[Data items]
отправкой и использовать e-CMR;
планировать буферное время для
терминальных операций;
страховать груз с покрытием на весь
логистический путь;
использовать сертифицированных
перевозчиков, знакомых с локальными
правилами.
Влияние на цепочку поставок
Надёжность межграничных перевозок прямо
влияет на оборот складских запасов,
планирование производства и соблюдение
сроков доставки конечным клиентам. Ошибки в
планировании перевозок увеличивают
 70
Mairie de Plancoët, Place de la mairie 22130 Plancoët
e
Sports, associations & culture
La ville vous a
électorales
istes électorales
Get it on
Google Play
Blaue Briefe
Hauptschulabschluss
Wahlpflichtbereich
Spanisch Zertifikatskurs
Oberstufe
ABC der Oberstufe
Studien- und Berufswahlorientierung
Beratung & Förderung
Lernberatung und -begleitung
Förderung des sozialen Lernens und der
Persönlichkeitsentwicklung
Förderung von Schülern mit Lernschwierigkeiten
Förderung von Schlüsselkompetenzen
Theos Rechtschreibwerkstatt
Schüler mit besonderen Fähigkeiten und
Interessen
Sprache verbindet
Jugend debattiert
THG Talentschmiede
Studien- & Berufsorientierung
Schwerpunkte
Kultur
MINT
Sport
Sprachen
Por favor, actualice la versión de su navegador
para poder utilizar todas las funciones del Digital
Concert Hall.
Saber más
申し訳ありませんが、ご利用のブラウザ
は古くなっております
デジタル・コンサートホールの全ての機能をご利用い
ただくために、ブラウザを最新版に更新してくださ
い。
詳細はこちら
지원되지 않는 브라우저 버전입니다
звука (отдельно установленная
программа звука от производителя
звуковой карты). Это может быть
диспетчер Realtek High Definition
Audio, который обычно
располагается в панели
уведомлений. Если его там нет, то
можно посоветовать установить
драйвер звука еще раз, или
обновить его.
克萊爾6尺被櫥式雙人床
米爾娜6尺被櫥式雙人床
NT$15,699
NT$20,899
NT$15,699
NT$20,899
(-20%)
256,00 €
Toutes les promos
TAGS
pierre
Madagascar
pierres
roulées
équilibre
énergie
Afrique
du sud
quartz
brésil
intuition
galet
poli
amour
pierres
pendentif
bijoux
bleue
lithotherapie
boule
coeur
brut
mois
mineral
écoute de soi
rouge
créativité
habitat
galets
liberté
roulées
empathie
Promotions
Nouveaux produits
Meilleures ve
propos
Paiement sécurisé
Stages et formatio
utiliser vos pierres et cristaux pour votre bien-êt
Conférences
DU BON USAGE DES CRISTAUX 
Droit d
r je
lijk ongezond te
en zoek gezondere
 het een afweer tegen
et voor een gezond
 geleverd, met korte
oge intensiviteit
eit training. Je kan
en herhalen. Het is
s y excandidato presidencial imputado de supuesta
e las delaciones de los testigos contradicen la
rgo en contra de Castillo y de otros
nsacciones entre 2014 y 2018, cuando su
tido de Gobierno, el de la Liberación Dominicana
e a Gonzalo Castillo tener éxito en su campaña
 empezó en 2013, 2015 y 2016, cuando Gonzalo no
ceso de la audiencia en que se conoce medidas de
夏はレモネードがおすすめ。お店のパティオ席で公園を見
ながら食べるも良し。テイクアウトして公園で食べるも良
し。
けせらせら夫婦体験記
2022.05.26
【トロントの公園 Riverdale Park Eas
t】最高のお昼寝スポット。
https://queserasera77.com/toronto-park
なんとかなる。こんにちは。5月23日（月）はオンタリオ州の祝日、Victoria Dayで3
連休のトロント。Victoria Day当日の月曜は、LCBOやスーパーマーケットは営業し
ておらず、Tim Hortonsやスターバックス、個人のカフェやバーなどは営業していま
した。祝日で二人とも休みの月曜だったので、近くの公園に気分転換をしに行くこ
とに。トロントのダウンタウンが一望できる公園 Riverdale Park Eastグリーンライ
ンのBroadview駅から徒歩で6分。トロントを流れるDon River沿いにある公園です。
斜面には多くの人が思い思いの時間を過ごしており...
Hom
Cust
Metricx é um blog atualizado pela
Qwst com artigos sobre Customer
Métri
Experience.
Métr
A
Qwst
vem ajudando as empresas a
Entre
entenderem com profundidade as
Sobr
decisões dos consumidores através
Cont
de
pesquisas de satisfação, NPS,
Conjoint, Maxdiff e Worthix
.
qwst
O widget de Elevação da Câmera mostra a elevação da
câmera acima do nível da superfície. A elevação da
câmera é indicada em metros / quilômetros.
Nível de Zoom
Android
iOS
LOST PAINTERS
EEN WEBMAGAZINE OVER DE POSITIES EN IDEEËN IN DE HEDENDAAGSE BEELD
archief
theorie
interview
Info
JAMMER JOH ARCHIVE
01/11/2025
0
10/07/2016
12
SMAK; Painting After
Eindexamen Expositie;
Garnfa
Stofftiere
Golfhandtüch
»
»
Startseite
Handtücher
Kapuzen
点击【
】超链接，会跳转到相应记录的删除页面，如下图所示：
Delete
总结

◆ **HOW TO COMPLETE THIS TASK**
In how many lines of the data does the string "Gonzalo" appear? Only the number should be given.

◆ **ANSWER AREA**
2